Shaw Festival Review: Light Up The Sky
Hart’s play, with very little modification, has the potential of being a truly relevant and timely social satire but instead it was left to languish, leaving the audience wondering why it was included in this season’s stellar line-up.

Light Up the Sky has often been described as a ‘back stage farce” in which Moss Hart shines the limelight on the human drama that goes on in putting up a Broadway play. However, as it is presented and even explained in the program, it feels dated, mired in shtick, and oh so predictable. The really sad part is that the problems Light Up the Sky had since its inception and original debut in 1948 still plague the show, but for The Shaw Festival, this tired treatment of the play is truly a lost opportunity.
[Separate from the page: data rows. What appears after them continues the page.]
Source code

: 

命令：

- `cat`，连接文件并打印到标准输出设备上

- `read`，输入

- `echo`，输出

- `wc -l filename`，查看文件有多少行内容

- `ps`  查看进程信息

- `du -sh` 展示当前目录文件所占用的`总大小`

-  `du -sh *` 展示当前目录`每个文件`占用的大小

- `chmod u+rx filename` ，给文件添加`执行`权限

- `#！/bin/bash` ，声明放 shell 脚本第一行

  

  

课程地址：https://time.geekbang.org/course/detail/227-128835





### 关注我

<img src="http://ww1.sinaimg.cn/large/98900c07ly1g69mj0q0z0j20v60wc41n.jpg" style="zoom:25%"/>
This play about a play (The Time is Now) not only reveals the nature of the theater but the politics of the 1940s and the challenge of trying to bring important issues of the time before the American public. Hart had claimed that Light Up the Sky was “intended as a Shavian comedy with serious overtones about the human frailties of human beings.” But he also conceded that although it was a commercial success, it was an artistic failure. Hart’s play, with very little modification, has the potential of being a truly relevant and timely social satire but instead it was left to languish, leaving the audience wondering why it was included in this season’s stellar line-up.
Moss Hart was one of Broadway’s golden boys, creating such hits as You Can't Take It With You and The Man Who Came to Dinner, as well as directing such hits as Camelot. He worked and hung out with the likes of Cole Porter, Irving Berlin, George Kaufman, and Ira Gershwin. He was a very complex man plagued with personal demons but to the outside world he appeared on top of the world, living the high life with wife, Kitty Carlisle. But Moss Hart was much more than a glossy over the top celebrity of his era; he was also a thinker, an activist, and a rebel at a time when intolerance and bigotry was firmly taking root in American society.
As early as the 1930s, throughout the Great Depression and well into the 1940s, the New York theater district referred to as Broadway began to decline. In fact, the theater business had dropped off to such an extent that there weren’t enough productions to support the existing playhouses. Times Square degenerated into a carnival like atmosphere, once prominent theaters such as The Republic which was built by Oscar Hammerstein turned into Minsky’s burlesque house. Theaters throughout the area were being torn down, many turned into slums, and some were transformed into movie houses. Movies and TV began being in direct competition with the theater industry and New York real estate was going through the roof. By 1948, a shocking 80% of Broadway actors became unemployed. At the same time, intolerance and political persecution was growing and Broadway became a frontline battleground against government suppression and censorship. A congressman by the name of Martin Dies of Texas had set up a temporary committee to investigate the “extent, character, and object of un-American propaganda” in 1938 and in 1945 it gained permanent status, becoming the tool for McCarthy and others to censor, blackball, and suppress creative expression or unorthodox ideology. A few brave artists led the fight to preserve Broadway as an important cultural institution and as a breeding ground for liberal thought.